• _Tugas A_:
Menurut kutipan tentang jejak laskar Diponegoro, mengapa Desa Sekar sudah kosong ketika pasukan Belanda tiba di sana?
• _Tugas B_:
Salin bagian kutipan tentang jejak laskar Diponegoro yang dimulai dari "Perang Jawa di" dan berakhir pada "KALIKOTES KABUPATEN KLATEN.".

• _Kutipan Teks_:
○ ○ ○ ○ ○

Perang Jawa di Desa Tambongwetan Kabupaten Klaten (BAB III Part 6).
BAB III Part VI.
JEJAK LASKAR DIPONEGORO DI DESA TAMBONGWETAN KECAMATAN KALIKOTES KABUPATEN KLATEN.
Pasca
insiden di Jatinom, pasukan aliansi Belanda bergerak menuju wilayah yang
menjadi tempat pelarian pasukan tempur laskar Diponegoro.[1] Pangeran Diponegoro juga
telah mengetahui informasi bahwa, pasukan Belanda sedang bergerak melakukan ekspedisinya
dalam kolone mobil 1 dan 3 untuk mengeksekusi sisa pasukannya di kawasan Desa
Sekar.[2]
Pada tanggal 8 Juni 1827 pasukan Belanda memulai ekspedisinya melalui
rute perjalanan di kawasan Kalitan, Karangbumi, Pulowatu, Jatinom dan Sanggung
sebelum akhirnya berhasil masuk di Desa Sekar.[3] Pasukan Belanda yang
telah sampai di Desa Sekar telah mendapat informasi bahwa pasukan tempur laskar
Diponegoro telah berhasil ditarik mundur dan meninggalkan Desa Sekar, sehingga
kawasan tersebut kososng tanpa meninggalkan sisa barang berharga lainnya.[4]
Gambar 3.5
Ilustrasi benteng Belanda.
Sumber: Klamboes Klewangs Klapperbomen (1977, hlm.

○ ○ ○ ○ ○

• _Data Ditampilkan_:
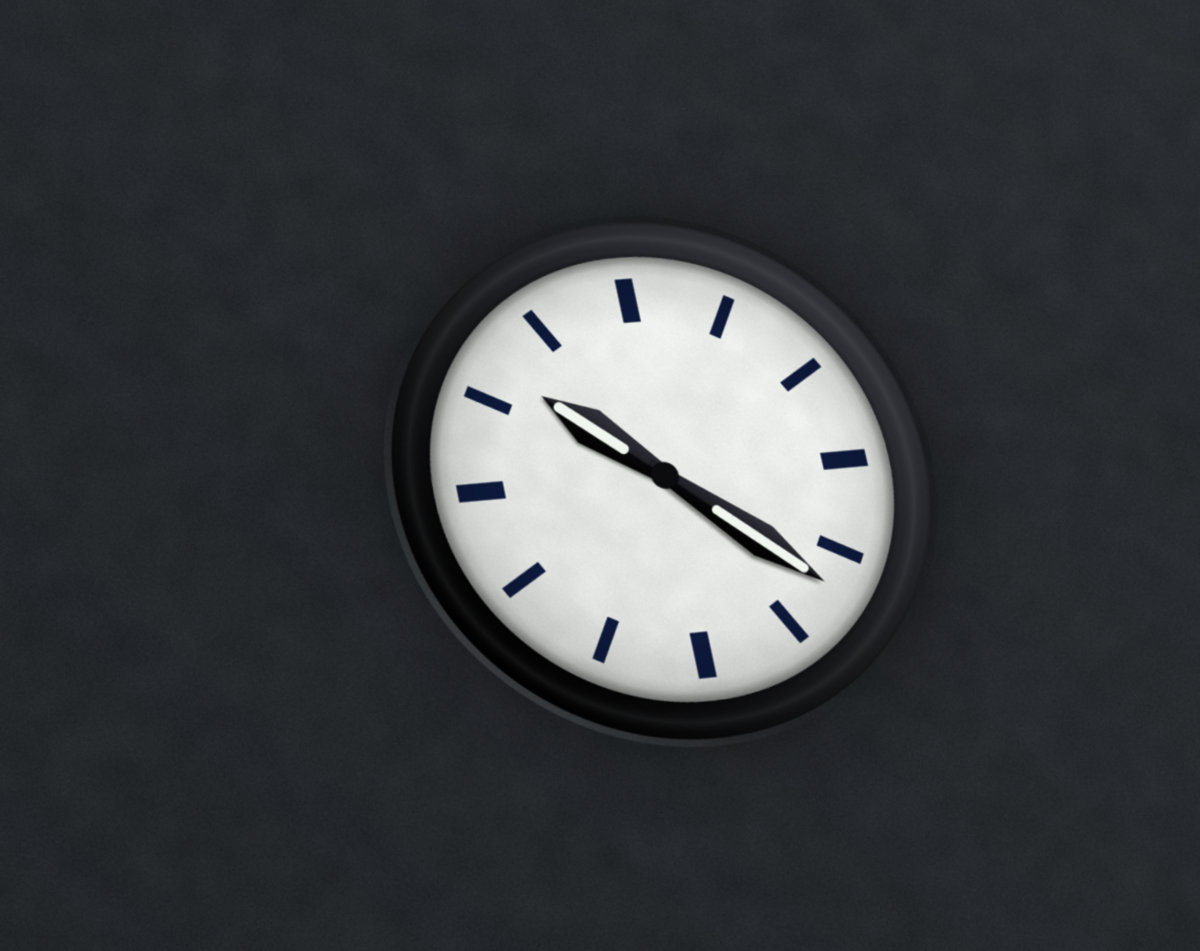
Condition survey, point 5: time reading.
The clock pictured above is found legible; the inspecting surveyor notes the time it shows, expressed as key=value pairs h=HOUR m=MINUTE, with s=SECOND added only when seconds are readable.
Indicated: h=10 m=22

○ ○ ○ ○ ○

• _Jawaban A_:
Desa Sekar sudah kosong karena pasukan tempur laskar Diponegoro telah ditarik mundur dan meninggalkan desa itu. Mereka pergi tanpa meninggalkan barang berharga apa pun.

• _Jawaban B_:
Perang Jawa di Desa Tambongwetan Kabupaten Klaten (BAB III Part 6).
BAB III Part VI.
JEJAK LASKAR DIPONEGORO DI DESA TAMBONGWETAN KECAMATAN KALIKOTES KABUPATEN KLATEN.